Global Partial Density of States: Statistics and Localization Length in Quasi-one Dimensional disordered systems

TL;DR

This paper analyzes the statistical distribution of the global partial density of states in quasi-one-dimensional disordered systems, establishing a link between disorder strength, localization length, and phase transition from metal to insulator.

Contribution

It introduces analytical methods for calculating Green functions in disordered Q1D models and relates the variance crossing of GPDOS to the localization length and disorder crossover.

Findings

Variance of GPDOS distributions crosses at the metal-insulator transition

Critical disorder value $w_c$ determines the localization length

Analytical expressions for Green functions in disordered models are derived

Abstract

We study the distributions functions for global partial density of states (GPDOS) in quasi-one-dimensional (Q1D) disordered wires as a function of disorder parameter from metal to insulator.
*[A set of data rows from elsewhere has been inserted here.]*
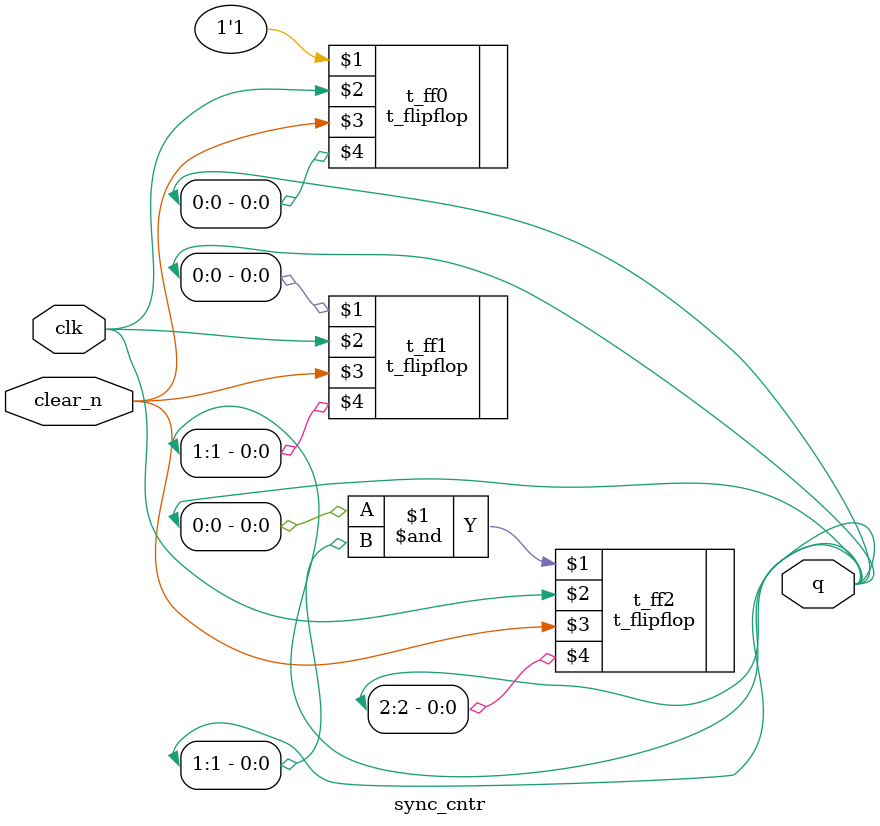
<source format=v>
/* 
3 bit synchronous counter 
*/

`include "t_flipflop.v"

module sync_cntr(input clear_n, input clk, output [2:0] q);

    t_flipflop t_ff0(1'b1,clk,clear_n,q[0]);
    t_flipflop t_ff1(q[0],clk,clear_n,q[1]);
    t_flipflop t_ff2(q[0]&q[1],clk,clear_n,q[2]);

endmodule
</source>
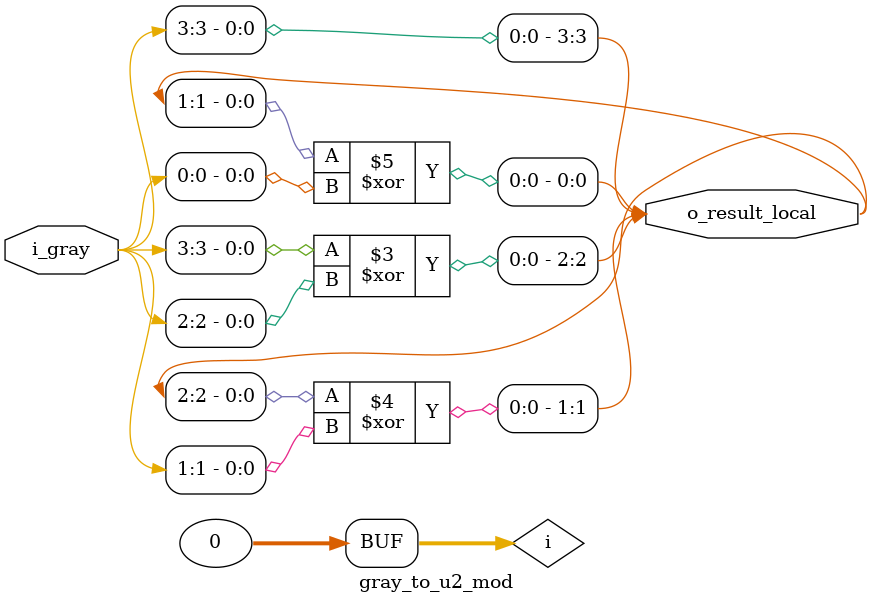
<source format=sv>
module gray_to_u2_mod(i_gray, o_result_local);

    parameter m = 4;
    integer i;
    input  logic [m-1:0] i_gray;
    output logic [m-1:0] o_result_local;

    always@(*)
    begin
        
        o_result_local = i_gray;
        for (i=m-1; i>0; i=i-1)
            o_result_local[i-1] = o_result_local[i] ^ i_gray[i-1];    

    end

endmodule
</source>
We consider two different models for disordered Q1D wire: a set of two dimensional $\delta$ potentials with an arbitrary signs and strengths placed randomly, and a tight-binding Hamiltonian with several modes and on-site disorder. The Green functions (GF) for two models were calculated analytically and it was shown that the poles of GF can be presented as determinant of the rank $N\times N$, where $N$ is the number of scatters. We show that the variances of partial GPDOS in the metal to insulator crossover regime are crossing. The critical value of disorder $w_c$ where we have crossover can be used for calculation a localization length in Q1D systems.